I don't work until 10:00 a.m. today, but our driveway is buried (again) with large snow drifts. As much as I would like to go snowshoeing at Pheasant Branch Conservancy, there just won't be time. With this winter being one for the record books for seasonal snowfall, this is pretty much how it's been – few opportunities to get out there. Ah, it'll just make spring that much more enjoyable! Well, that's what I have to keep telling myself, anyway.
White-throated Sparrow © 2008 Mike McDowell
Monday, February 04, 2008
Must see programming on PBS...
"For many decades, humans have harvested the horseshoe crab for use as fishing bait. Since the 1970s, we have even used horseshoe crab blood for medical purposes. But now we may have gone too far. Horseshoe crab numbers have declined significantly in the past few years. And, naturally, so have their egg numbers. This is especially important to a small shorebird that is a global traveler of the most impressive kind. The red knot makes one of the longest migrations of any animal -- a journey that takes it from one end of the earth to the other. To accomplish this feat, it relies on the eggs of the horseshoe crab. Without these eggs, the red knot is in danger."

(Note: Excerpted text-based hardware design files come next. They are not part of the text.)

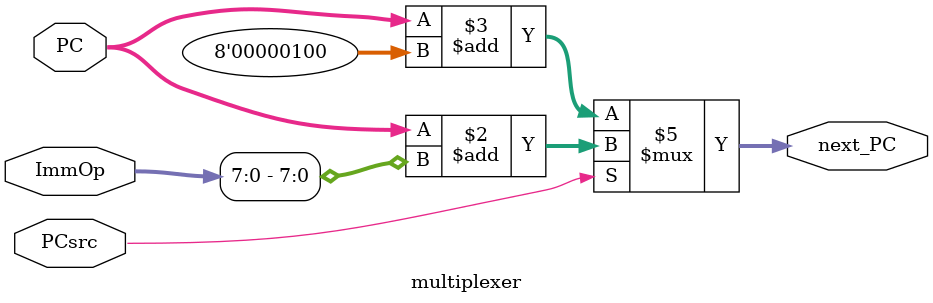
<source format=sv>
module multiplexer #(
    parameter ADDRESS_WIDTH = 8,
    DATA_WIDTH = 32
)(
    input  logic                        PCsrc,
    input  logic         [DATA_WIDTH-1:0]    ImmOp,
    input  logic         [ADDRESS_WIDTH-1:0]    PC,
    output logic         [ADDRESS_WIDTH-1:0]    next_PC 
);
logic [ADDRESS_WIDTH-1:0] branch_PC;
logic [ADDRESS_WIDTH-1:0] inc_PC;

always_comb begin
    if(PCsrc) begin
        branch_PC = PC + ImmOp[ADDRESS_WIDTH-1:0];
        next_PC = branch_PC[ADDRESS_WIDTH-1:0];
    end
    else begin
        inc_PC = PC + {{(ADDRESS_WIDTH-3){1'b0}}, 3'b100};
        next_PC = inc_PC;
    end
end


endmodule 
// verilator lint_on UNUSED


</source>
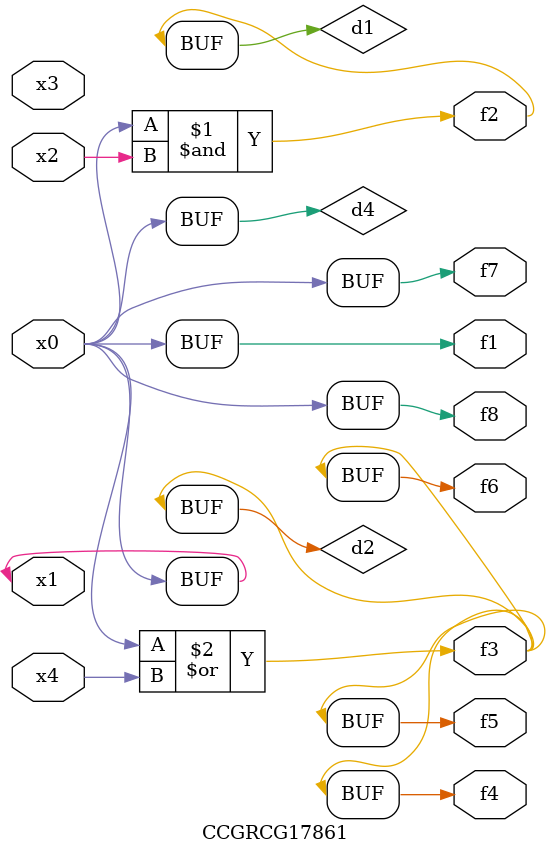
<source format=v>
module CCGRCG17861(
	input x0, x1, x2, x3, x4,
	output f1, f2, f3, f4, f5, f6, f7, f8
);

	wire d1, d2, d3, d4;

	and (d1, x0, x2);
	or (d2, x0, x4);
	nand (d3, x0, x2);
	buf (d4, x0, x1);
	assign f1 = d4;
	assign f2 = d1;
	assign f3 = d2;
	assign f4 = d2;
	assign f5 = d2;
	assign f6 = d2;
	assign f7 = d4;
	assign f8 = d4;
endmodule

</source>
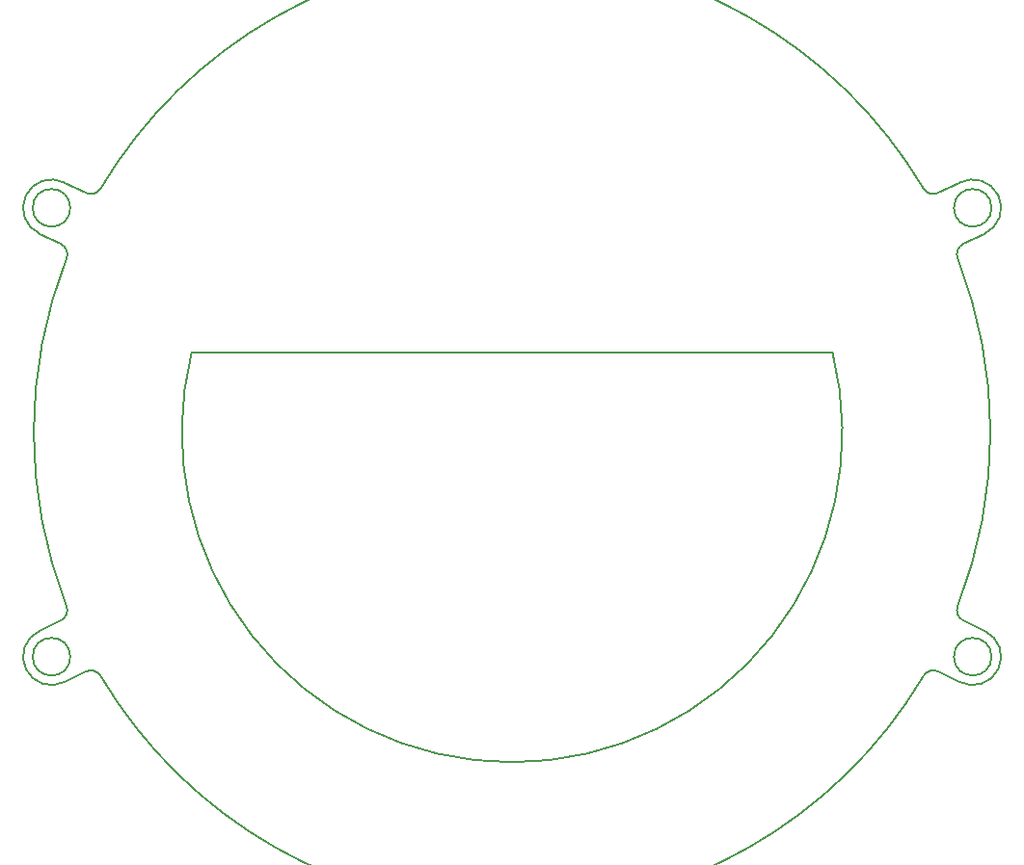
<source format=gbr>
%TF.GenerationSoftware,KiCad,Pcbnew,7.0.9*%
%TF.CreationDate,2024-12-17T14:24:59+09:00*%
%TF.ProjectId,line_main_robot2,6c696e65-5f6d-4616-996e-5f726f626f74,rev?*%
%TF.SameCoordinates,Original*%
%TF.FileFunction,Profile,NP*%
%FSLAX46Y46*%
G04 Gerber Fmt 4.6, Leading zero omitted, Abs format (unit mm)*
G04 Created by KiCad (PCBNEW 7.0.9) date 2024-12-17 14:24:59*
%MOMM*%
%LPD*%
G01*
G04 APERTURE LIST*
%TA.AperFunction,Profile*%
%ADD10C,0.200000*%
%TD*%
G04 APERTURE END LIST*
D10*
X227832629Y-104224972D02*
G75*
G03*
X225641632Y-99732764I-1033029J2276572D01*
G01*
X147558089Y-141401843D02*
G75*
G03*
X147558089Y-141401843I-1650000J0D01*
G01*
X225969272Y-105133749D02*
G75*
G03*
X225476188Y-106396385I438528J-898851D01*
G01*
X225641632Y-99732764D02*
X223778292Y-100641575D01*
X223778263Y-142708766D02*
G75*
G03*
X222479780Y-143097446I-438363J-898834D01*
G01*
X228449553Y-101948439D02*
G75*
G03*
X228449553Y-101948439I-1650000J0D01*
G01*
X214496316Y-114675141D02*
X158211326Y-114675141D01*
X223778292Y-142708707D02*
X225641632Y-143617518D01*
X158211326Y-114675141D02*
G75*
G03*
X214496316Y-114675141I28142495J-7000000D01*
G01*
X147558089Y-101948439D02*
G75*
G03*
X147558089Y-101948439I-1650000J0D01*
G01*
X227832642Y-139125282D02*
X225969302Y-138216471D01*
X146738340Y-138216471D02*
X144875000Y-139125282D01*
X148929350Y-100641575D02*
X147066010Y-99732764D01*
X147066010Y-99732764D02*
G75*
G03*
X144875000Y-104225000I-1157920J-2215676D01*
G01*
X150227864Y-143097446D02*
G75*
G03*
X222479778Y-143097446I36125957J21422305D01*
G01*
X225476228Y-136953913D02*
G75*
G03*
X225969302Y-138216471I931472J-363787D01*
G01*
X147066010Y-143617518D02*
X148929350Y-142708707D01*
X144875000Y-104225000D02*
X146738340Y-105133811D01*
X225641687Y-143617413D02*
G75*
G03*
X227832642Y-139125283I1157913J2215613D01*
G01*
X147231461Y-106396388D02*
G75*
G03*
X146738340Y-105133812I-931461J363788D01*
G01*
X222479762Y-100252846D02*
G75*
G03*
X223778292Y-100641575I860138J510046D01*
G01*
X147231454Y-106396385D02*
G75*
G03*
X147231454Y-136953897I39122366J-15278755D01*
G01*
X144874973Y-139125222D02*
G75*
G03*
X147066010Y-143617518I1033127J-2276578D01*
G01*
X148929335Y-100641606D02*
G75*
G03*
X150227863Y-100252836I438365J898806D01*
G01*
X150227838Y-143097461D02*
G75*
G03*
X148929350Y-142708708I-860138J-510039D01*
G01*
X225969302Y-105133811D02*
X227832642Y-104225000D01*
X146738346Y-138216483D02*
G75*
G03*
X147231453Y-136953897I-438346J898783D01*
G01*
X222479778Y-100252836D02*
G75*
G03*
X150227864Y-100252836I-36125957J-21422305D01*
G01*
X228449553Y-141401843D02*
G75*
G03*
X228449553Y-141401843I-1650000J0D01*
G01*
X225476187Y-136953897D02*
G75*
G03*
X225476188Y-106396385I-39122367J15278757D01*
G01*
M02*

</source>
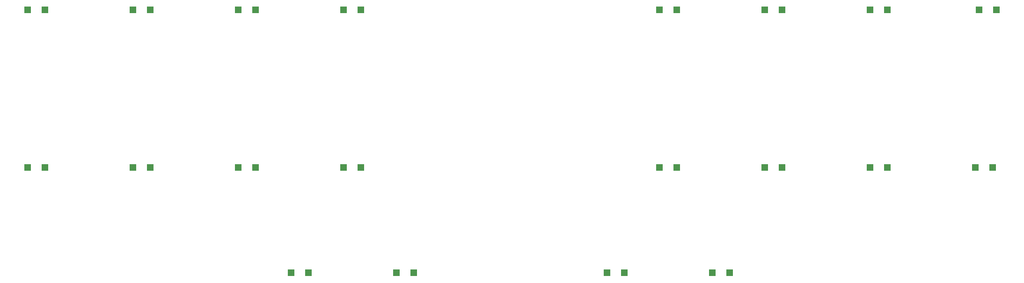
<source format=gbr>
%TF.GenerationSoftware,KiCad,Pcbnew,(5.1.10)-1*%
%TF.CreationDate,2021-10-15T02:03:15+09:00*%
%TF.ProjectId,orca_keyboard,6f726361-5f6b-4657-9962-6f6172642e6b,rev?*%
%TF.SameCoordinates,Original*%
%TF.FileFunction,Paste,Top*%
%TF.FilePolarity,Positive*%
%FSLAX46Y46*%
G04 Gerber Fmt 4.6, Leading zero omitted, Abs format (unit mm)*
G04 Created by KiCad (PCBNEW (5.1.10)-1) date 2021-10-15 02:03:15*
%MOMM*%
%LPD*%
G01*
G04 APERTURE LIST*
%ADD10R,1.200000X1.200000*%
G04 APERTURE END LIST*
D10*
%TO.C,D00*%
X18085000Y79375000D03*
X14935000Y79375000D03*
%TD*%
%TO.C,D01*%
X33985000Y79375000D03*
X37135000Y79375000D03*
%TD*%
%TO.C,D02*%
X56185000Y79375000D03*
X53035000Y79375000D03*
%TD*%
%TO.C,D03*%
X72085000Y79375000D03*
X75235000Y79375000D03*
%TD*%
%TO.C,D04*%
X129235000Y79375000D03*
X132385000Y79375000D03*
%TD*%
%TO.C,D05*%
X148285000Y79375000D03*
X151435000Y79375000D03*
%TD*%
%TO.C,D06*%
X170485000Y79375000D03*
X167335000Y79375000D03*
%TD*%
%TO.C,D07*%
X187020000Y79375000D03*
X190170000Y79375000D03*
%TD*%
%TO.C,D10*%
X18085000Y50800000D03*
X14935000Y50800000D03*
%TD*%
%TO.C,D11*%
X33985000Y50800000D03*
X37135000Y50800000D03*
%TD*%
%TO.C,D12*%
X53035000Y50800000D03*
X56185000Y50800000D03*
%TD*%
%TO.C,D13*%
X75235000Y50800000D03*
X72085000Y50800000D03*
%TD*%
%TO.C,D14*%
X132385000Y50800000D03*
X129235000Y50800000D03*
%TD*%
%TO.C,D15*%
X148285000Y50800000D03*
X151435000Y50800000D03*
%TD*%
%TO.C,D16*%
X167335000Y50800000D03*
X170485000Y50800000D03*
%TD*%
%TO.C,D17*%
X189535000Y50800000D03*
X186385000Y50800000D03*
%TD*%
%TO.C,D22*%
X62560000Y31750000D03*
X65710000Y31750000D03*
%TD*%
%TO.C,D23*%
X84760000Y31750000D03*
X81610000Y31750000D03*
%TD*%
%TO.C,D24*%
X122860000Y31750000D03*
X119710000Y31750000D03*
%TD*%
%TO.C,D25*%
X141910000Y31750000D03*
X138760000Y31750000D03*
%TD*%
M02*

</source>
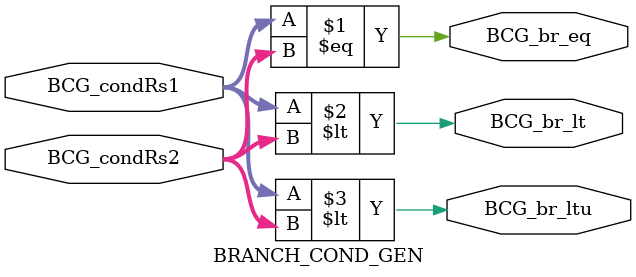
<source format=sv>
`timescale 1ns / 1ps

module BRANCH_COND_GEN(
    input logic [31:0] BCG_condRs1,
    input logic [31:0] BCG_condRs2,
    output logic BCG_br_eq,
    output logic BCG_br_lt,
    output logic BCG_br_ltu
    );
    assign BCG_br_eq = (BCG_condRs1 == BCG_condRs2);
    assign BCG_br_lt = ($signed(BCG_condRs1) < $signed(BCG_condRs2)); 
    assign BCG_br_ltu = ($unsigned(BCG_condRs1) < $unsigned(BCG_condRs2));
//    always @(*) begin

//    if (BCG_condRs1 == BCG_condRs2) begin
//        BCG_br_eq = 1'b1;
//    end else begin
//        BCG_br_eq = 1'b0;
//    end
    
//    if ($signed(BCG_condRs1) < $signed(BCG_condRs2)) begin
//        BCG_br_lt = 1;
//    end else begin
//        BCG_br_lt = 0;
//    end
    
//    if ($unsigned(BCG_condRs1) < $unsigned(BCG_condRs2)) begin
//        BCG_br_ltu = 1;
//    end else begin
//        BCG_br_ltu = 0;
//    end
    
//    end
endmodule 
</source>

Link: More at Nature/PBS.org
Red Knot image © 2008 Tom Prestby
Saturday, February 02, 2008
Last week I spotted a Northern Shrike hunting in the field right across the street from Eagle Optics – what a surprise that was. Well, with all the shrikes being reported around Wisconsin, I can't say it was completely unexpected. Yesterday I spotted the shrike again, but further away on the other side of Highway 14, actively hunting on quarry property. Though distant, a few of my co-workers got a glimpse of it through a spotting scope.
Though I'm mostly recovered from my illness, I'm probably going to stay inside this weekend and rest up. The temperatures are back into the 20's and 30's, but it's overcast today and not ideal for digiscoping. As Wayne Rohde posted on the Wisconsin Birding Network yesterday, spring migration is indeed just around the corner. Swans, geese and cranes will be among the first birds to return through Wisconsin at the end of this month.
So prepare, once again, for one of the greatest spectacles, if not the greatest, of what nature can offer the human experience and imagination. It's as easy to observe as a visit to a local park, conservancy or other natural area as billions of birds make their way home to their breeding territories throughout North America. Of course, that means a fond farewell to those who stuck with us through this particularly cold and snowy winter, but I'll still have juncos and tree sparrows through a portion of April. I just love those first early spring mornings when stepping outside means a warm greeting in junco song and a reminiscing freshness in the air from the thawing ground.